__ASSIGNMENT__. The data below needs to be returned exactly, line for line.

__SUPPLIED RECORDS__.
-----

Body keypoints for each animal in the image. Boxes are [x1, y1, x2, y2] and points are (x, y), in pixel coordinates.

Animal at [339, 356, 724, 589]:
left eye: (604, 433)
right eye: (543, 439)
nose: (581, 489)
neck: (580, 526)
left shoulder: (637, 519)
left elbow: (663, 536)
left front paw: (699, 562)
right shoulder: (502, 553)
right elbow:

-----

__TASK RESPONSE__.
Body keypoints for each animal in the image. Boxes are [x1, y1, x2, y2] and points are (x, y), in pixel coordinates.

Animal at [339, 356, 724, 589]:
left eye: (604, 433)
right eye: (543, 439)
nose: (581, 489)
neck: (580, 526)
left shoulder: (637, 519)
left elbow: (663, 536)
left front paw: (699, 562)
right shoulder: (502, 553)
right elbow:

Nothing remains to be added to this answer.